5. Reduce the heat to medium high. Allow it to simmer until the potatoes are fork tender, and chicken is cooked through.
6. Remove from heat. Strain broth into a large bowl. Set vegetable and stock aside for later use.
7. Now, in the same Dutch oven, on medium heat melt butter. Sauté onions and mushrooms in it. Cook until onions are translucent and mushrooms begin to release water.
8. Add salt, pepper and flour. Stir until the veggies are well coated, and rawness is removed from the flour.
9. Add reserved stock and evaporated milk into the Dutch oven. Bring it to a boil.

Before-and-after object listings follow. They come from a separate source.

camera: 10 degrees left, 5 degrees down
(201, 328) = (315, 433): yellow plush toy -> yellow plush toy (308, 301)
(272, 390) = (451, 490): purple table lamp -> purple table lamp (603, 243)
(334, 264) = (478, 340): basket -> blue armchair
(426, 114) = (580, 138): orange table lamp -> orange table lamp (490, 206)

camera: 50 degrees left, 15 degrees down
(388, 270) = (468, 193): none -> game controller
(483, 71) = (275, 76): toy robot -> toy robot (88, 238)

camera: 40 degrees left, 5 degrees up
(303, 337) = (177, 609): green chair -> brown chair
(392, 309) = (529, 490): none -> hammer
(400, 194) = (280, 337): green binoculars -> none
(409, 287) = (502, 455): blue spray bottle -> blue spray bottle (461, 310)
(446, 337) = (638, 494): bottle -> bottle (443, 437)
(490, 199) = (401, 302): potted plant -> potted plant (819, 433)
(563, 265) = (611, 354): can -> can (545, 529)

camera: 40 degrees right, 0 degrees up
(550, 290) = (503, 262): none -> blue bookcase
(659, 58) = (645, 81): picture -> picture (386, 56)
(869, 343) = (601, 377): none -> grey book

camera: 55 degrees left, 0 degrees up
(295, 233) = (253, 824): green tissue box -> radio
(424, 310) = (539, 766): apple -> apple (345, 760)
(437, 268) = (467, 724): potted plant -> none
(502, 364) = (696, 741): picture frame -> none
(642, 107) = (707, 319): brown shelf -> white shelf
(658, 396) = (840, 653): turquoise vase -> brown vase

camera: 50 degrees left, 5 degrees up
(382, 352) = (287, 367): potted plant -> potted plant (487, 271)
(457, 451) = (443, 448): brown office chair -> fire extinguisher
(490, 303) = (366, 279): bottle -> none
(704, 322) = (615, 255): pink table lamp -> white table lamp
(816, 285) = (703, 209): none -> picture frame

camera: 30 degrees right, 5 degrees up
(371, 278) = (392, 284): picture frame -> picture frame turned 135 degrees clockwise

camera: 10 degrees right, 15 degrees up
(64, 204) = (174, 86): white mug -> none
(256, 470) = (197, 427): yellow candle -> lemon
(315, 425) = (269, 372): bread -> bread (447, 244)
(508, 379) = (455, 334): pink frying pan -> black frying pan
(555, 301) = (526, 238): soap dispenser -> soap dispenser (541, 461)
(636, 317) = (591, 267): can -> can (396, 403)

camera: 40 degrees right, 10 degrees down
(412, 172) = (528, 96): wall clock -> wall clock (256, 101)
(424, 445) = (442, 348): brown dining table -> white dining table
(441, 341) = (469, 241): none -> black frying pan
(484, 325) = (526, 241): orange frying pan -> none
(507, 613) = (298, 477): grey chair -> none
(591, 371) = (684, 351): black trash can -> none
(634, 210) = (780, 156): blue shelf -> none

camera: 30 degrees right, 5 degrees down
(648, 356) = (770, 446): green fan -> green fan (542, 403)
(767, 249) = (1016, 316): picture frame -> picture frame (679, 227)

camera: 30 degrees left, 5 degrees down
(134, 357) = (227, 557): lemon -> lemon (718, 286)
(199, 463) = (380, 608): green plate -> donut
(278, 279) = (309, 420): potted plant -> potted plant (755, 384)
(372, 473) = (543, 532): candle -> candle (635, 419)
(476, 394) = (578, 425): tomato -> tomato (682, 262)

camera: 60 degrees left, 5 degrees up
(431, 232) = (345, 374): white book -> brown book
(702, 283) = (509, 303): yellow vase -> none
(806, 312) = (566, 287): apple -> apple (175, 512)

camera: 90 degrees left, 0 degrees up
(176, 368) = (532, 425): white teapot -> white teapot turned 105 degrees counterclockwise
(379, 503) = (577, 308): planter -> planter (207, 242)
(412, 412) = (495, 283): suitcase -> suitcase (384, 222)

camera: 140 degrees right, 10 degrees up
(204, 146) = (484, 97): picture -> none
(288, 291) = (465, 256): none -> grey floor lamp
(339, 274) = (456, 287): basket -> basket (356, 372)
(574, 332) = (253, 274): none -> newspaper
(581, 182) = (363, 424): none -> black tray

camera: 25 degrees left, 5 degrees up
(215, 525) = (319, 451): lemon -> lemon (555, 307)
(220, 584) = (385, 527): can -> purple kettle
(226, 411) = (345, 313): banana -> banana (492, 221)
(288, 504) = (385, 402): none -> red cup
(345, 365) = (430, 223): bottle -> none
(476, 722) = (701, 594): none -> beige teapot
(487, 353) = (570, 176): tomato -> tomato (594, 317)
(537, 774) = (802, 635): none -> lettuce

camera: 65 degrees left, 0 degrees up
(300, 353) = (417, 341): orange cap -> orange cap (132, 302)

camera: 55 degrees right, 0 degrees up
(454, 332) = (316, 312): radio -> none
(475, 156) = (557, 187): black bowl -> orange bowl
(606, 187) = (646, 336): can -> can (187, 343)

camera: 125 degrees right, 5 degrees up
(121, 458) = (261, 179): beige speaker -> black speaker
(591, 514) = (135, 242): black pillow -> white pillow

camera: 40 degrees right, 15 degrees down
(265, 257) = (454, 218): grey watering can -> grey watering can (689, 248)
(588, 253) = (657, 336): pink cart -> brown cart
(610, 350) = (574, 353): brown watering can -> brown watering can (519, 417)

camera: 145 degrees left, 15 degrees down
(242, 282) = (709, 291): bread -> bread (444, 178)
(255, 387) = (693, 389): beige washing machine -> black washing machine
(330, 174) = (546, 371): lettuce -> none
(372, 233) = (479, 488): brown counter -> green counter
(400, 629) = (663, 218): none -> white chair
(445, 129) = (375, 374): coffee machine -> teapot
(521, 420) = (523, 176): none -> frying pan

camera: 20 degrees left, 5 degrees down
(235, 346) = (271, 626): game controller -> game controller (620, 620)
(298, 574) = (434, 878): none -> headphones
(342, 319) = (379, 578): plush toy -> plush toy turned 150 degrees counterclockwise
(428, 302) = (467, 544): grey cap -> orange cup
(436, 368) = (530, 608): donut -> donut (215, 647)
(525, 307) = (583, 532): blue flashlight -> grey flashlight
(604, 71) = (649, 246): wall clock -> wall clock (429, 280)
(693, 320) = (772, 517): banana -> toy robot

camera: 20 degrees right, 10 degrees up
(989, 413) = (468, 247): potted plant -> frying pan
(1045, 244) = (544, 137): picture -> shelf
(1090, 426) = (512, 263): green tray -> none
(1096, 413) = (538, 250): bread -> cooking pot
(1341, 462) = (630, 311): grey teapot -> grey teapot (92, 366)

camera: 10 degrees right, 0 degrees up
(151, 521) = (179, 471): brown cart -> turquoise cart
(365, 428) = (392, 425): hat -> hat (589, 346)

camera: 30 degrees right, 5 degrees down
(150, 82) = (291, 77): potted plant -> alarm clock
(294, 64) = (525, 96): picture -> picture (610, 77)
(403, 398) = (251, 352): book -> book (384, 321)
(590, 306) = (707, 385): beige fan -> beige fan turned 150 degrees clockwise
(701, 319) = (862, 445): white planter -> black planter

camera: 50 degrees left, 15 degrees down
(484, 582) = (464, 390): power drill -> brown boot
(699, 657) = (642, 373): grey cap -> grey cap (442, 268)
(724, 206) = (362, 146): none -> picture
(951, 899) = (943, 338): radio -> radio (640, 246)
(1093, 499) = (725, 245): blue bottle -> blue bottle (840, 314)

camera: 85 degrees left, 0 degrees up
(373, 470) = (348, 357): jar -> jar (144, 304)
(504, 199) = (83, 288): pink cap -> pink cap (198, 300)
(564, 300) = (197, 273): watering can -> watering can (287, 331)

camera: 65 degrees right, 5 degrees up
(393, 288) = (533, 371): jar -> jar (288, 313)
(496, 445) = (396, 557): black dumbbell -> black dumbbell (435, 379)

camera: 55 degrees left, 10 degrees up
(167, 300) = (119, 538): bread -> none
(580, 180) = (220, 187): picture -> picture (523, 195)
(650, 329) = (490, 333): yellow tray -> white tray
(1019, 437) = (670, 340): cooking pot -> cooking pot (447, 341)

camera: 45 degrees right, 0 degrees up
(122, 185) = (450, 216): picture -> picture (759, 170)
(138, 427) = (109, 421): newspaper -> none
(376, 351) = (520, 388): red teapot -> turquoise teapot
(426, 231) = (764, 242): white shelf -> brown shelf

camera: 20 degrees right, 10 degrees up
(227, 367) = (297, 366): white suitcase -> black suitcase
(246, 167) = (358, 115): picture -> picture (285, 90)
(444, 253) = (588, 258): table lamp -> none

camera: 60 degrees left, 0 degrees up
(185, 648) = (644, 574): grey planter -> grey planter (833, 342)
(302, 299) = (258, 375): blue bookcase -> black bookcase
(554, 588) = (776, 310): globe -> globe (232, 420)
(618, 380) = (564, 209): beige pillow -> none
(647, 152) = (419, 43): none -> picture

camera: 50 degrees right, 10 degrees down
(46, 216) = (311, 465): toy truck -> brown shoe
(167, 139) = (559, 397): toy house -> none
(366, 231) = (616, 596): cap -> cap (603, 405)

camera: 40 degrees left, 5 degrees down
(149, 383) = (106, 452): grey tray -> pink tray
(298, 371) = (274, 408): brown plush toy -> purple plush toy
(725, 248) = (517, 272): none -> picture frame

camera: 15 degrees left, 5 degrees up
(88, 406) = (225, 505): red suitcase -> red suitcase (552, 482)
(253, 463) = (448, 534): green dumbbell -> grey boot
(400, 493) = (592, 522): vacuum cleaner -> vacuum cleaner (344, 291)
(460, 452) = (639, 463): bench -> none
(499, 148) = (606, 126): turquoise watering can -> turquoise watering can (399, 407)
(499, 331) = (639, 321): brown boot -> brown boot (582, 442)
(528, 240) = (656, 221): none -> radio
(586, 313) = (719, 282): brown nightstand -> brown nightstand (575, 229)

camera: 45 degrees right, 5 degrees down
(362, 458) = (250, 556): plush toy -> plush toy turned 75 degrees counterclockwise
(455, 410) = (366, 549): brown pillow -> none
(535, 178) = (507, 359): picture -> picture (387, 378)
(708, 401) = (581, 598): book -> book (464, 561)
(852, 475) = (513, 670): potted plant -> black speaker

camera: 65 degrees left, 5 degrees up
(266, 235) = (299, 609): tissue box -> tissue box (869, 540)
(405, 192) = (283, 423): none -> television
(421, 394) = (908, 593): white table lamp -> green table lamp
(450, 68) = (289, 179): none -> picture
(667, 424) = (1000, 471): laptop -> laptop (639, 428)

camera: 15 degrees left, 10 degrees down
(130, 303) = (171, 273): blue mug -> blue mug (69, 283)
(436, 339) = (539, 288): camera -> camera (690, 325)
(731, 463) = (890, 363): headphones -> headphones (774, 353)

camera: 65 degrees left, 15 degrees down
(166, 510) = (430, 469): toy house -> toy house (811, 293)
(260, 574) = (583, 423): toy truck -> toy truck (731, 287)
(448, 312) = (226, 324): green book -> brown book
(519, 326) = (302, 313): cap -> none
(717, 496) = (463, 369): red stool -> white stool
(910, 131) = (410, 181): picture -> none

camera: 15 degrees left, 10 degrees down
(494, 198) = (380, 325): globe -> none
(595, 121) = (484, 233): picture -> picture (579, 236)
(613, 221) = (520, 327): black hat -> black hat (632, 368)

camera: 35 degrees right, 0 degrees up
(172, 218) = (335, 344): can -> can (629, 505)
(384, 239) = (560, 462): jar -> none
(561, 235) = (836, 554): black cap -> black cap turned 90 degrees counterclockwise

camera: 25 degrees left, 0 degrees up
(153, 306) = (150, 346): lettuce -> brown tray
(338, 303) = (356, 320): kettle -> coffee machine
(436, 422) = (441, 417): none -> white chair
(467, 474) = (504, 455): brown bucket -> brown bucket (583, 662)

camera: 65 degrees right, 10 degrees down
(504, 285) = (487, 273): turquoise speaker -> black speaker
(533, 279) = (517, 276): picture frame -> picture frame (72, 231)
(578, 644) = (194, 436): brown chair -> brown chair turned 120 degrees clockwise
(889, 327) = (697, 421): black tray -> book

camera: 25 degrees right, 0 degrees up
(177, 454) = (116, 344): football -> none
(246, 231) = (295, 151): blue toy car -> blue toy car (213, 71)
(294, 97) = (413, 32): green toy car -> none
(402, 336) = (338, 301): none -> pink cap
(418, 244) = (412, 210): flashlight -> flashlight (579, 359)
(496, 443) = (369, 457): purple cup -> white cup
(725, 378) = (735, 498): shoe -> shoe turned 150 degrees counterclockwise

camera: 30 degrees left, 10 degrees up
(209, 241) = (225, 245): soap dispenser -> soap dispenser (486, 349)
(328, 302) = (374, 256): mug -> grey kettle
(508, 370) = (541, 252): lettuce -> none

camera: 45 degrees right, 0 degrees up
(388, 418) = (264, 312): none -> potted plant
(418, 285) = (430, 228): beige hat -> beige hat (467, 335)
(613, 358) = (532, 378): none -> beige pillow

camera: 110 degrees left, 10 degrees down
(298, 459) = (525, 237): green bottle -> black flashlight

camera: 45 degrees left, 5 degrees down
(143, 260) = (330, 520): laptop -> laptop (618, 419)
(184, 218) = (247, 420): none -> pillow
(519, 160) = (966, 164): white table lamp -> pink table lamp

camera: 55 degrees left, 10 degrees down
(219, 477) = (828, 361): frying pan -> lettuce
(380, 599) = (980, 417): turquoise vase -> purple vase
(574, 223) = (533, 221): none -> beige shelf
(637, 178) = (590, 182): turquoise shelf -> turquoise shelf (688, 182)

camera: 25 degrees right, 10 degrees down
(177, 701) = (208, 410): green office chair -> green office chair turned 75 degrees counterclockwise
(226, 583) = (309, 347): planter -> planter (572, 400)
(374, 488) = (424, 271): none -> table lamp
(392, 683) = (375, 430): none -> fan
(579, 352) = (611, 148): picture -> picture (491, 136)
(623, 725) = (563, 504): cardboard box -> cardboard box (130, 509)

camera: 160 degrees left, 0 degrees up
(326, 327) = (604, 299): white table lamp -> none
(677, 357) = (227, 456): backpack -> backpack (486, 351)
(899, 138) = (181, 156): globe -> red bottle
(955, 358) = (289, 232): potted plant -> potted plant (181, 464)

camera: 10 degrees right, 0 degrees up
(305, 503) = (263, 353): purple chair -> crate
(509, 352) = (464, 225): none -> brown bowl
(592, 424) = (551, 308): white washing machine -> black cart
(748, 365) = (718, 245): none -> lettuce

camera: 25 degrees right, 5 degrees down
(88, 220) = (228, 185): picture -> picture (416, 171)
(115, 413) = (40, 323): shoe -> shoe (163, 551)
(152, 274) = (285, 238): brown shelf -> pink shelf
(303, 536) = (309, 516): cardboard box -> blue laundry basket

10. Add cooked vegetables and chicken. Simmer until the gravy thickens.
11. For biscuit batter, sift together flour, baking powder, baking soda, and salt.
12. Add herbes de Provence and pepper in it.
13. Throw butter into flour, and mix until it gets a crumb texture.
14. Pour milk and mix to make soft dough.
15. Roll the dough to form a tube. Cut and divide the dough into nine pieces. Give them shape of biscuit.
16. Place biscuits on top of stew.
17. Pop it in oven and bake, uncovered for 20 minutes.

SERVING
18. Serve chicken stew with thyme garnish.

TIPS
You can prepare the stew ahead of time, pop it in refrigerator until ready to bake.